[[ DATA PROVIDED, beginning ]]
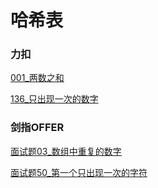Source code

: # 哈希表

### 力扣

[001_两数之和](LeetCode/001_两数之和.py)

[136_只出现一次的数字](LeetCode/136_只出现一次的数字.py)


### 剑指OFFER


[面试题03_数组中重复的数字](JianZhiOffer/面试题03_数组中重复的数字.py)

[面试题50_第一个只出现一次的字符](JianZhiOffer/面试题50_第一个只出现一次的字符.py)
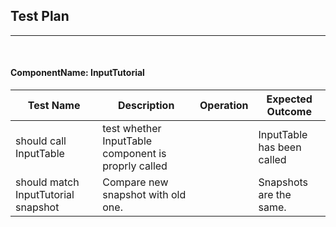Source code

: ## Test Plan 
--------
<br>

#### ComponentName: InputTutorial

|Test Name|Description|Operation|Expected Outcome|
|----|------|--------|----------------|
| should call InputTable |test whether InputTable component is proprly called| | InputTable has been called |
| should match InputTutorial snapshot | Compare new snapshot with old one. |  | Snapshots are the same. |








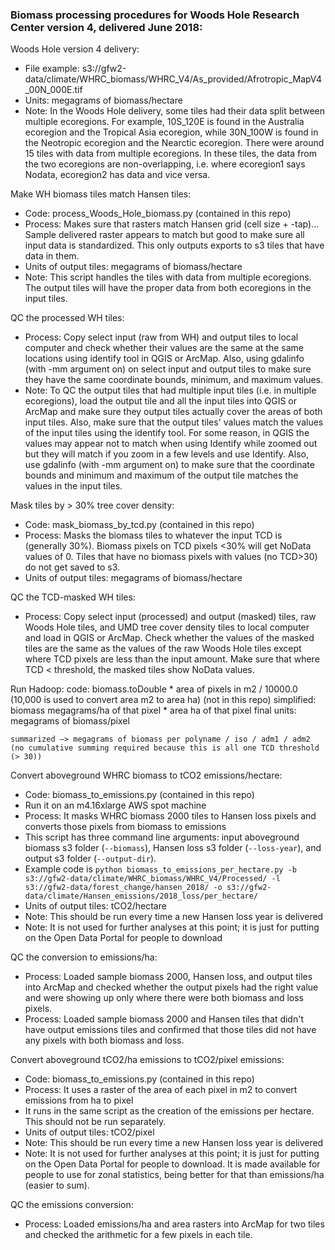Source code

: ### Biomass processing procedures for Woods Hole Research Center version 4, delivered June 2018:

Woods Hole version 4 delivery: 
   - File example: s3://gfw2-data/climate/WHRC_biomass/WHRC_V4/As_provided/Afrotropic_MapV4_00N_000E.tif
   - Units: megagrams of biomass/hectare
   - Note: In the Woods Hole delivery, some tiles had their data split between multiple ecoregions. For example, 10S_120E is found in the Australia ecoregion and the Tropical Asia ecoregion, while 30N_100W is found in the Neotropic ecoregion and the Nearctic ecoregion. There were around 15 tiles with data from multiple ecoregions. In these tiles, the data from the two ecoregions are non-overlapping, i.e. where ecoregion1 says Nodata, ecoregion2 has data and vice versa.
    
Make WH biomass tiles match Hansen tiles:
   - Code: process_Woods_Hole_biomass.py (contained in this repo)
   - Process: Makes sure that rasters match Hansen grid (cell size + -tap)... Sample delivered raster appears to match but good to make sure all input data is standardized. This only outputs exports to s3 tiles that have data in them.
   - Units of output tiles: megagrams of biomass/hectare
   - Note: This script handles the tiles with data from multiple ecoregions. The output tiles will have the proper data from both ecoregions in the input tiles.
    
QC the processed WH tiles:
   - Process: Copy select input (raw from WH) and output tiles to local computer and check whether their values are the same at the same locations using identify tool in QGIS or ArcMap. Also, using gdalinfo (with -mm argument on) on select input and output tiles to make sure they have the same coordinate bounds, minimum, and maximum values.
   - Note: To QC the output tiles that had multiple input tiles (i.e. in multiple ecoregions), load the output tile and all the input tiles into QGIS or ArcMap and make sure they output tiles actually cover the areas of both input tiles. Also, make sure that the output tiles' values match the values of the input tiles using the identify tool. For some reason, in QGIS the values may appear not to match when using Identify while zoomed out but they will match if you zoom in a few levels and use Identify. Also, use gdalinfo (with -mm argument on) to make sure that the coordinate bounds and minimum and maximum of the output tile matches the values in the input tiles.

Mask tiles by > 30% tree cover density:
   - Code: mask_biomass_by_tcd.py (contained in this repo)
   - Process: Masks the biomass tiles to whatever the input TCD is (generally 30%). Biomass pixels on TCD pixels <30% will get NoData values of 0. Tiles that have no biomass pixels with values (no TCD>30) do not get saved to s3.
   - Units of output tiles: megagrams of biomass/hectare
	
QC the TCD-masked WH tiles:
   - Process: Copy select input (processed) and output (masked) tiles, raw Woods Hole tiles, and UMD tree cover density tiles to local computer and load in QGIS or ArcMap. Check whether the values of the masked tiles are the same as the values of the raw Woods Hole tiles except where TCD pixels are less than the input amount. Make sure that where TCD < threshold, the masked tiles show NoData values.

Run Hadoop:
    code: biomass.toDouble * area of pixels in m2 / 10000.0 (10,000 is used to convert area m2 to area ha) (not in this repo)
    simplified: biomass megagrams/ha of that pixel * area ha of that pixel
    final units: megagrams of biomass/pixel

    summarized —> megagrams of biomass per polyname / iso / adm1 / adm2
    (no cumulative summing required because this is all one TCD threshold (> 30))

Convert aboveground WHRC biomass to tCO2 emissions/hectare:
   - Code: biomass_to_emissions.py (contained in this repo)
   - Run it on an m4.16xlarge AWS spot machine
   - Process: It masks WHRC biomass 2000 tiles to Hansen loss pixels and converts those pixels from biomass to emissions
   - This script has three command line arguments: input aboveground biomass s3 folder (`--biomass`), Hansen loss s3 folder (`--loss-year`), and output s3 folder (`--output-dir`).
   - Example code is `python biomass_to_emissions_per_hectare.py -b s3://gfw2-data/climate/WHRC_biomass/WHRC_V4/Processed/ -l s3://gfw2-data/forest_change/hansen_2018/ -o s3://gfw2-data/climate/Hansen_emissions/2018_loss/per_hectare/`
   - Units of output tiles: tCO2/hectare
   - Note: This should be run every time a new Hansen loss year is delivered
   - Note: It is not used for further analyses at this point; it is just for putting on the Open Data Portal for people to download
   
QC the conversion to emissions/ha:
   - Process: Loaded sample biomass 2000, Hansen loss, and output tiles into ArcMap and checked whether the output pixels had the right value and were showing up only where there were both biomass and loss pixels.
   - Process: Loaded sample biomass 2000 and Hansen tiles that didn't have output emissions tiles and confirmed that those tiles did not have any pixels with both biomass and loss.
      
Convert aboveground tCO2/ha emissions to tCO2/pixel emissions:
   - Code: biomass_to_emissions.py (contained in this repo)
   - Process: It uses a raster of the area of each pixel in m2 to convert emissions from ha to pixel
   - It runs in the same script as the creation of the emissions per hectare. This should not be run separately.
   - Units of output tiles: tCO2/pixel
   - Note: This should be run every time a new Hansen loss year is delivered
   - Note: It is not used for further analyses at this point; it is just for putting on the Open Data Portal for people to download. It is made available for people to use for zonal statistics, being better for that than emissions/ha (easier to sum).
   
QC the emissions conversion:
   - Process: Loaded emissions/ha and area rasters into ArcMap for two tiles and checked the arithmetic for a few pixels in each tile.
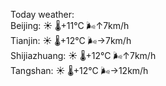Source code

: Today weather:  
Beijing: ☀️ 🌡️+11°C 🌬️↑7km/h  
Tianjin: ☀️ 🌡️+12°C 🌬️→7km/h  
Shijiazhuang: ☀️ 🌡️+12°C 🌬️↑7km/h  
Tangshan: ☀️ 🌡️+12°C 🌬️→12km/h  
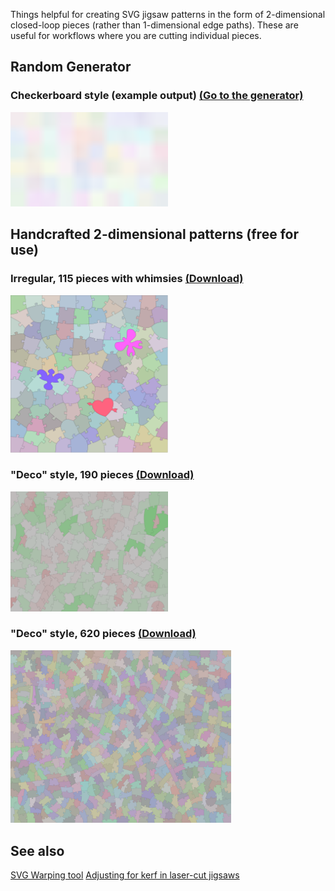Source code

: Things helpful for creating SVG jigsaw patterns in the form of 2-dimensional closed-loop pieces (rather than 1-dimensional edge paths).  These are useful for workflows where you are cutting individual pieces.

## Random Generator

### Checkerboard style (example output) [(Go to the generator)](puzzleGenerator2-o.html)

<img src="demo-generated.svg" width="50%"/>

## Handcrafted 2-dimensional patterns (free for use)

### Irregular, 115 pieces with whimsies <a href="irregular-115.svg" download>(Download)</a>

<img src="irregular-115.svg" width="50%"/>

### "Deco" style, 190 pieces <a href="deco-190-pattern.svg" download>(Download)</a>

<img src="deco-190-pattern.svg" width="50%"/>

### "Deco" style, 620 pieces <a href="deco-620-pattern.svg" download>(Download)</a>

<img src="deco-620-pattern.svg" width="70%"/>

## See also

[SVG Warping tool](warp.html)
[Adjusting for kerf in laser-cut jigsaws](https://mchrisman.github.io/zero-kerf-laser-jigsaw/)
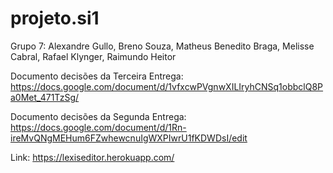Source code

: # projeto.si1

Grupo 7: Alexandre Gullo,
         Breno Souza,
         Matheus Benedito Braga,
         Melisse Cabral,
         Rafael Klynger,
         Raimundo Heitor
         
Documento decisões da Terceira Entrega:
https://docs.google.com/document/d/1vfxcwPVgnwXILIryhCNSq1obbclQ8Pa0Met_471TzSg/

Documento decisões da Segunda Entrega:
https://docs.google.com/document/d/1Rn-ireMvQNgMEHum6FZwhewcnuIgWXPIwrU1fKDWDsI/edit


Link: https://lexiseditor.herokuapp.com/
[[ DATA PROVIDED, end ]]
Could you repeat exactly the lines in the listing above from the one with "Mask tiles by" down to the one with "- Process: Masks"? Include both of those lines.

Mask tiles by > 30% tree cover density:
   - Code: mask_biomass_by_tcd.py (contained in this repo)
   - Process: Masks the biomass tiles to whatever the input TCD is (generally 30%). Biomass pixels on TCD pixels <30% will get NoData values of 0. Tiles that have no biomass pixels with values (no TCD>30) do not get saved to s3.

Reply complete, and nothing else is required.